Iranian hackers wanted for hijacking Chicago health data company

ByChuck Goudie and Ross Weidner and Christine Tressel WLS logo
Thursday, November 29, 2018
Iranian hackers wanted for hijacking Chicago health data company
Ransomware was installed on the computers at Chicago-based Allscripts in January, one of at least 200 victims of Iranian hackers.

CHICAGO (WLS) -- Two hackers in Iran were behind a worldwide wave of ransomware attacks that targeted a major Chicago healthcare technology company, federal officials said Wednesday.



Allscripts, headquartered in Chicago's Merchandise Mart, was hit by the cyberattack in mid-January and left healthcare subscribers with impaired access to medical data, including electronic prescribing for controlled substances, according to trade reports at the time. The hackers held Allscripts computers hostage "by demanding a ransom paid in Bitcoin in exchange for decryption keys."



A U.S. indictment unsealed on Wednesday in Newark, NJ accuses Faramarz Shari Savandi and Morammad Mehdi Shah Mansouri of running what authorities called "an extreme form of 21st century digital blackmail," using the SamSam ransomware to target vulnerable institutions across the U.S. and Canada.

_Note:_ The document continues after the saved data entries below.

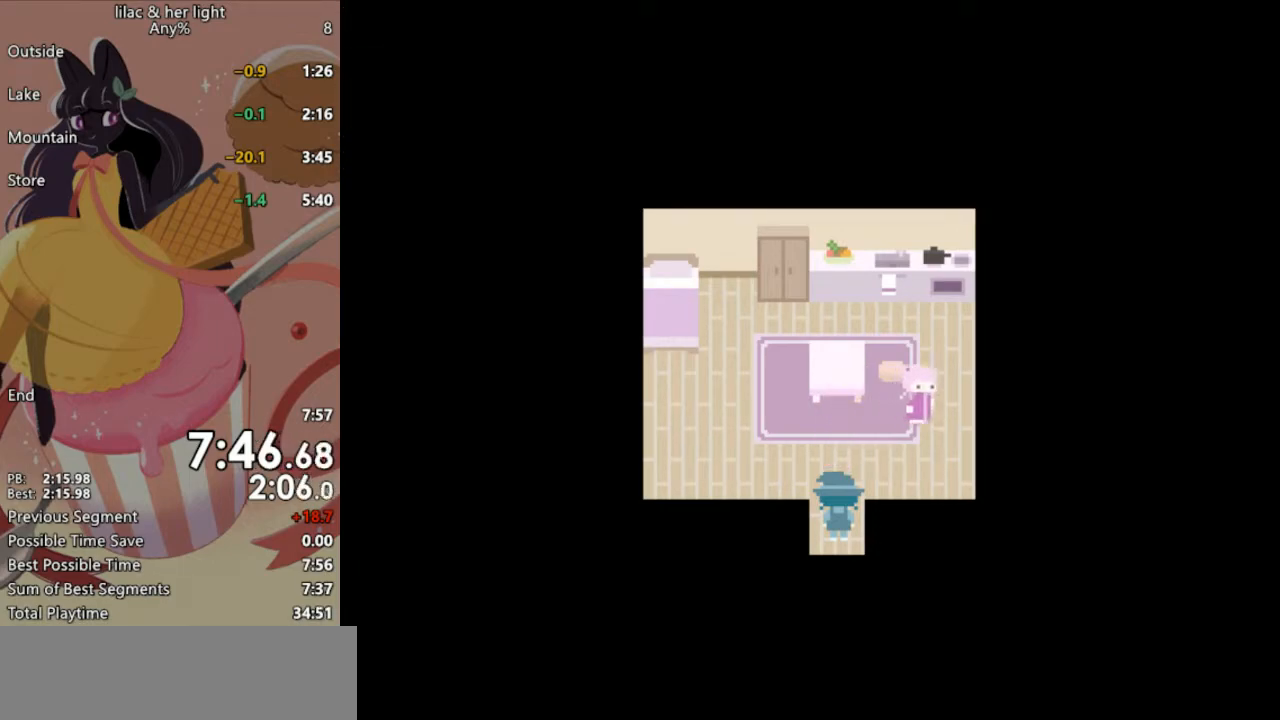
{"keys": ["shift", "z"], "events": []}
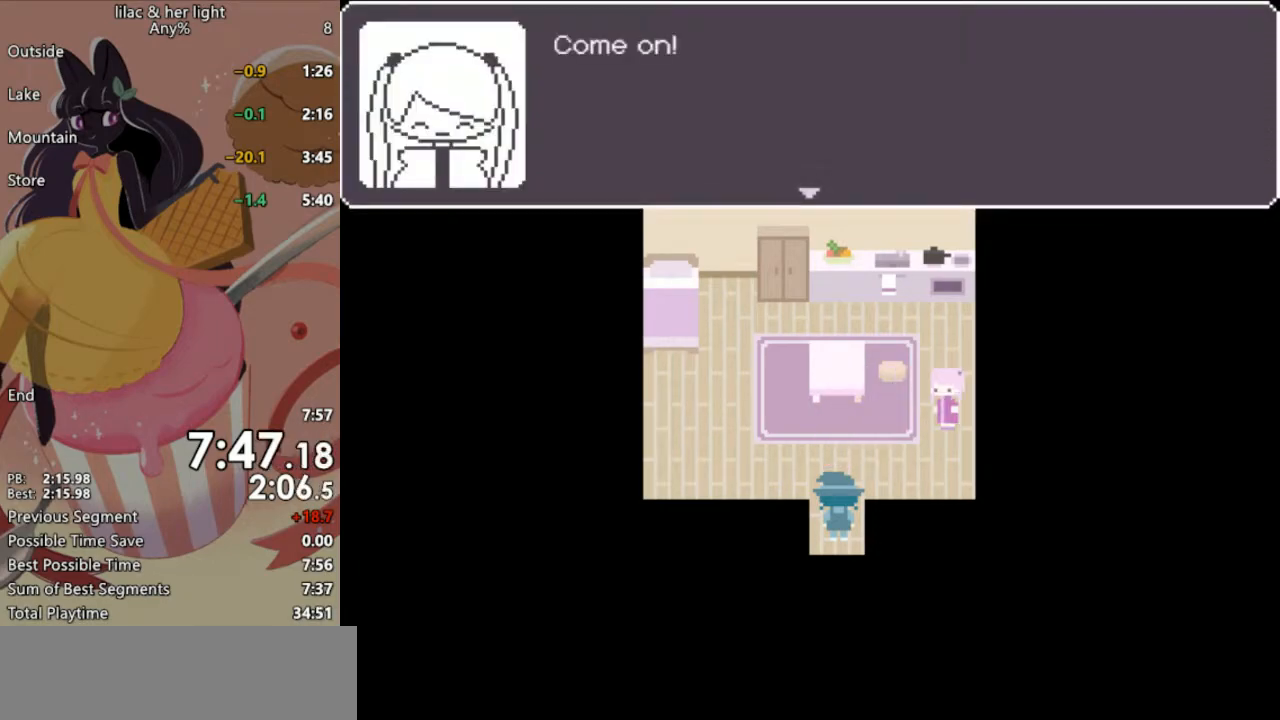
{"keys": ["shift", "z"], "events": []}
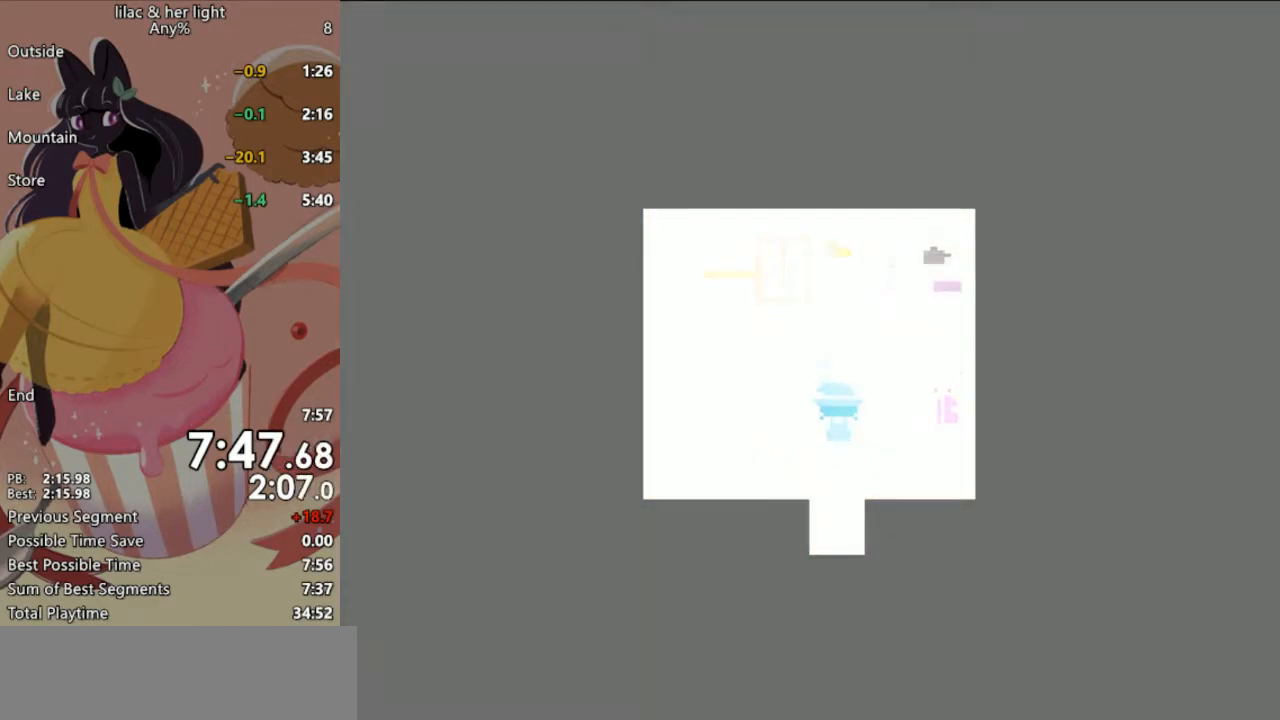
{"keys": ["shift", "z"], "events": []}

Savandi, 34, and Mansouri, 27, allegedly engineered the ransomware program and are now named in FBI arrest warrants.



There were more than 200 victims of the attack, according to federal investigators, including more than a half-dozen takeovers in Illinois, one of the worst-hit states. Numerous hospitals and universities in the U.S. and Canada were among the victims, along with the cities of Atlanta, Georgia, and Newark, New Jersey. In April, 2017, Newark paid the hackers about $30,000 in bitcoin ransom to get free, according to the city's mayor.



SamSam ransomware encrypts the files of a target computer until the victim pays the hackers. Only then is the targeted computer system "unlocked" and returned to normal service, although on Wednesday FBI officials urged victims not to pay ransom if it happens again because that just encourages additional attacks.



"Just because you pay doesn't mean that the criminals are actually going to do what they said they would do" said Amy Hess, executive assistant director of the FBI's Criminal, Cyber, Response and Services branch.



The Iranian-based attacks ultimately cost the hackers' victims more than $6 million in ransom payments and more than $30 million in losses from lack of access to their data, according to the indictment.



An Allscripts spokesperson in Chicago on Wednesday declined to reveal the amount of ransom paid to hackers, or comment on the current status of the company's computer system.



"Allscripts and its affiliates support and are encouraged by efforts to bring perpetrators of ransomware attacks to justice," company spokesperson Concetta Rasiarmos told the ABC7 I-Team. "Data security is very important in the healthcare industry, and the Allscripts enterprise is dedicated to protecting the information of our clients and their patients."



Allscripts is now facing a class action federal lawsuit alleging the company didn't sufficiently monitor its cloud-based data systems to protect its clients' data from the attack. Surfside Non-Surgical Orthopedics in Boynton Beach, Florida, filed the lawsuit in Chicago claiming that SamSam ransomware was a well-known threat since 2016.



In September Allscripts filed a motion to dismiss that will be ruled on early next year, according to court records.